Prenons l’exemple de la fève. La fève est une plante robuste à croissance rapide, avec de grosses graines qui sont semées tôt au printemps. Nous semons sans labour, en préservant l’intégrité du sol. La présence de petits chardons réémergents crée un microclimat protecteur qui favorise la germination et protège les plantes des nuits fraîches du début du printemps. Lorsque le chardon commence à devenir trop grand pour la fève, nous traversons, en recouvrant le chardon avec des mains gantées, en laissant les feuilles en place pour se décomposer. Ceux-ci fournissent des nutriments aux haricots et une excellente nourriture microbienne du sol – maintenant un rapport bactérie-fongique bénéfique dans le sol. Cela devra être répété toutes les quelques semaines tout au long de la croissance des plants de haricots jusqu’à ce que les haricots soient assez gros pour surpasser le chardon. Le travail est ainsi réparti de manière relativement homogène tout au long de la vie des cultures, ne nécessitant jamais de bêchage ou de binage.

Pour les plantes plus petites qui germent lentement – comme les carottes, il semble plus approprié d’essayer d’enlever le chardon plus profondément avec autant de racines que possible – donnant aux carottes une longueur d’avance. Après cela, la même méthode peut être utilisée comme décrit ci-dessus avec les fèves.

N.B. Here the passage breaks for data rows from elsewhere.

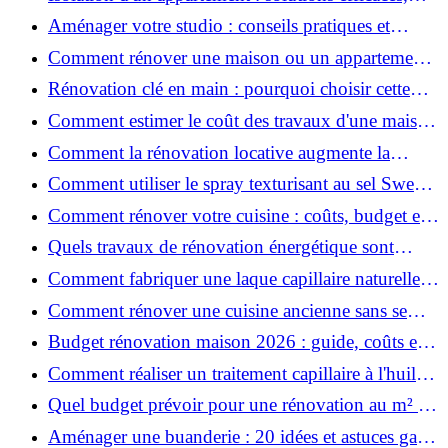
prix et conseils
Aménager votre studio : conseils pratiques et
erreurs à éviter
Comment rénover une maison ou un appartement
avec 50 000 € : budget, étapes et astuces ?
Rénovation clé en main : pourquoi choisir cette
solution et à quoi faire attention ?
Comment estimer le coût des travaux d'une maison
?
Comment la rénovation locative augmente la
rentabilité de votre parc immobilier ?
Comment utiliser le spray texturisant au sel Sweet
Salt pour des cheveux effet plage ?
Comment rénover votre cuisine : coûts, budget et
astuces bois ?
Quels travaux de rénovation énergétique sont
éligibles à MaPrimeRénov' ?
Comment fabriquer une laque capillaire naturelle
maison ?
Comment rénover une cuisine ancienne sans se
ruiner ?
Budget rénovation maison 2026 : guide, coûts et
astuces
Comment réaliser un traitement capillaire à l'huile
maison efficace ?
Quel budget prévoir pour une rénovation au m² en
2026 ?
Aménager une buanderie : 20 idées et astuces gain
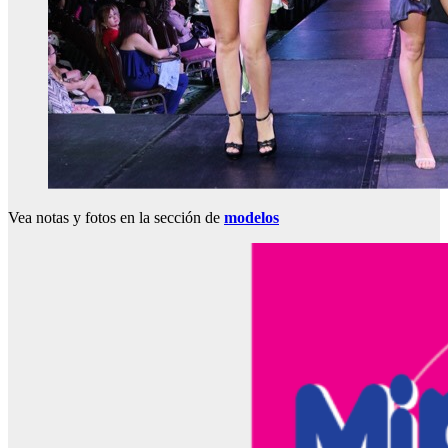
Vea notas y fotos en la sección de
modelos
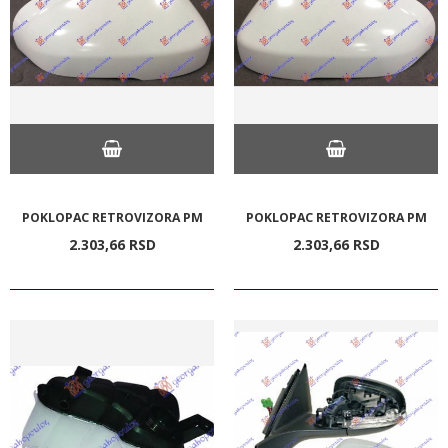
POKLOPAC RETROVIZORA PM
POKLOPAC RETROVIZORA PM
2.303,
66
RSD
2.303,
66
RSD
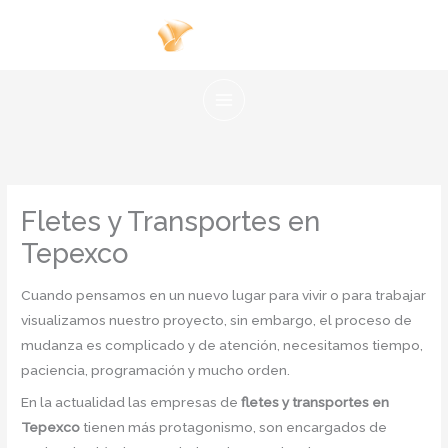
Ir
al
contenido
Fletes y Transportes en
Tepexco
Cuando pensamos en un nuevo lugar para vivir o para trabajar
visualizamos nuestro proyecto, sin embargo, el proceso de
mudanza es complicado y de atención, necesitamos tiempo,
paciencia, programación y mucho orden.
En la actualidad las empresas de
fletes y transportes en
Tepexco
tienen más protagonismo, son encargados de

En ce qui concerne le troisième problème énuméré ci-dessus, la capacité de se propager sauvagement en grappes denses, la culture de couverture pour fournir une concurrence continue est très utile. Le but n’est pas de l’éradiquer complètement, mais de le garder gérable. C’est une différence importante. On peut accepter la présence continue du chardon dans le champ, fluctuant en intensité dans différentes parties du champ au fil des années. Une fois que le chardon est présent, si rien d’autre n’est planté, le chardon prendra le relais, dominant complètement la terre, recouvrant le sol, revendiquant tout. Mais si nous semons du seigle d’hiver ou un trèfle, le chardon sera toujours là, mais peu. Ici et là, sans s’étendre, sans dominer.

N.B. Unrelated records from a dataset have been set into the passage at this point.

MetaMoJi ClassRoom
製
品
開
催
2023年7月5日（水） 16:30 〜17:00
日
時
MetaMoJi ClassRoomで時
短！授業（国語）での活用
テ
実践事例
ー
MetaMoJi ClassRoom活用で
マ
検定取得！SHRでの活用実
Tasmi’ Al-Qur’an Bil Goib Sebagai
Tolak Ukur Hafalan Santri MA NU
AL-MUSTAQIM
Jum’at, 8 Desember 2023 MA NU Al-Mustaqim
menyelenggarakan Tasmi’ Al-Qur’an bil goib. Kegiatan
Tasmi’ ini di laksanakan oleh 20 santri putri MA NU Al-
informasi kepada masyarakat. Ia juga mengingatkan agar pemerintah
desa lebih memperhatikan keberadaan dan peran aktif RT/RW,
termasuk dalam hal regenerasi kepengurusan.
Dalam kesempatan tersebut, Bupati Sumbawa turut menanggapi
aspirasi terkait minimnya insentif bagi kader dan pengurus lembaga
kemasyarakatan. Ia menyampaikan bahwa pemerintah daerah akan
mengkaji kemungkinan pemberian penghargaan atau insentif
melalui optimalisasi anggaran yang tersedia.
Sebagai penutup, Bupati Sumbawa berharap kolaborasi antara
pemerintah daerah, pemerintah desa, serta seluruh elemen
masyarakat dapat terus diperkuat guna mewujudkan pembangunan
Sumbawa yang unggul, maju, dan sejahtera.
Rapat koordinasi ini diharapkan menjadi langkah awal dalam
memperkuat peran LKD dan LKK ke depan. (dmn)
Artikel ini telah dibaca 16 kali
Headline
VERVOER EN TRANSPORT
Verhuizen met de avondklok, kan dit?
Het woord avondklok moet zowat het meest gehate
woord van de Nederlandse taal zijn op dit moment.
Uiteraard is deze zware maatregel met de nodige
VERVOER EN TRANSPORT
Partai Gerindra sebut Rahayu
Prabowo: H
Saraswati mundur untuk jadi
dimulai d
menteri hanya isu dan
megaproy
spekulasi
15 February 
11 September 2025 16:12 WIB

Photo : Julia Smagorinsky. Le seigle d’hiver couvre avec succès la concurrence avec le chardon.

Le chardon devient notre ami, intervenant lorsque nous avons négligé la nécessité de couvrir le sol, offrant nourriture et subsistance à de nombreuses petites formes de vie.

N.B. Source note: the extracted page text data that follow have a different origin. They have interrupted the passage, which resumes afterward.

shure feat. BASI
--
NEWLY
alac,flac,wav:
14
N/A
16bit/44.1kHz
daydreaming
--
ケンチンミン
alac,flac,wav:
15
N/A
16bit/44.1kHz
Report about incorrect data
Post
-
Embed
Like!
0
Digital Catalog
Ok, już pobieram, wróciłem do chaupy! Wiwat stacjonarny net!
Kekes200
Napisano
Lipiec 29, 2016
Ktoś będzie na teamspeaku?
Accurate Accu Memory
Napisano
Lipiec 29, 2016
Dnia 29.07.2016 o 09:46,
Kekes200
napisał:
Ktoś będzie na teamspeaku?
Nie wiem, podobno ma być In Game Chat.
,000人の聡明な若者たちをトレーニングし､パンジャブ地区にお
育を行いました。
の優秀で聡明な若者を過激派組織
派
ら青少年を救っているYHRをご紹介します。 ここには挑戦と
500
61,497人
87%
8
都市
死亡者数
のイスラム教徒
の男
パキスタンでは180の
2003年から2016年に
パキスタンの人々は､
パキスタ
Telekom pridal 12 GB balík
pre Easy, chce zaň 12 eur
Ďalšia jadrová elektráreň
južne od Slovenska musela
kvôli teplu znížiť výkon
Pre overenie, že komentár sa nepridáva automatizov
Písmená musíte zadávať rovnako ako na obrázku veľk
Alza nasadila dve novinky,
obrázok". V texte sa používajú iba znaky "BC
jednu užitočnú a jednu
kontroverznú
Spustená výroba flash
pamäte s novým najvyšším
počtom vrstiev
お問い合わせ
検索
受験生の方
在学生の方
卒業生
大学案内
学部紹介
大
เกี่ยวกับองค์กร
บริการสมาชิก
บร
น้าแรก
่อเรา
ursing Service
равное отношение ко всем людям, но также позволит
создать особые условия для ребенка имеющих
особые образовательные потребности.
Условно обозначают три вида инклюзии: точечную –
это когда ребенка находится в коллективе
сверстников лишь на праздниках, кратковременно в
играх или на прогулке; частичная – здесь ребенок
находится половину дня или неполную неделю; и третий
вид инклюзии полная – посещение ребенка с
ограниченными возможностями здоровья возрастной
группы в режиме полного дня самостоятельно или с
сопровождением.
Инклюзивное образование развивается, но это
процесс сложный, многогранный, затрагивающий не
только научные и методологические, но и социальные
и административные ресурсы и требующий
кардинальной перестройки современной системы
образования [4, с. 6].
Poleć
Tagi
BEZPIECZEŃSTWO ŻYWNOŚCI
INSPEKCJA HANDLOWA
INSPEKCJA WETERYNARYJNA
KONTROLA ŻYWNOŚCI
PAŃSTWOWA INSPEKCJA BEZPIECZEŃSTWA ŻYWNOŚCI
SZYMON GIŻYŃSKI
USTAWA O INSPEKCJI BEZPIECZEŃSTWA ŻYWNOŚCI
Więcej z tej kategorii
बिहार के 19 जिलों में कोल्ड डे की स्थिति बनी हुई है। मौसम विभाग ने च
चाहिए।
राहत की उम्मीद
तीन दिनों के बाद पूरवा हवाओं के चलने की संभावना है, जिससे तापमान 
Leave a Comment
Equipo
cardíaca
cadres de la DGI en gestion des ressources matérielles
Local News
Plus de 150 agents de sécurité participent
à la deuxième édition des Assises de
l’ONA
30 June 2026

Je suis reconnaissant envers cet enseignant fécond qui m’a patiemment aidé à intégrer ma pensée et mes pratiques agricoles dans des voies plus holistiques, respectueuses de la terre et qui soutiennent la vie. Et – les abeilles et les papillons sont également reconnaissants pour les fleurs.

Julia Smagorinski (« Yulia », pronoms kin/she) est agricultrice, mère, conceptrice de permaculture, écrivaine et animatrice du réseau Work That Reconnects. Yulia est cofondatrice et directrice de Collectif agricole d’abondance émergente et le propriétaire de Élargir le cercle LLC – offrir des services de conseil, des cours et des ateliers pour renforcer la résilience de la communauté et approfondir notre lien avec la nature.

Photo : Julia Smagorinsky. Oeufs de chrysope.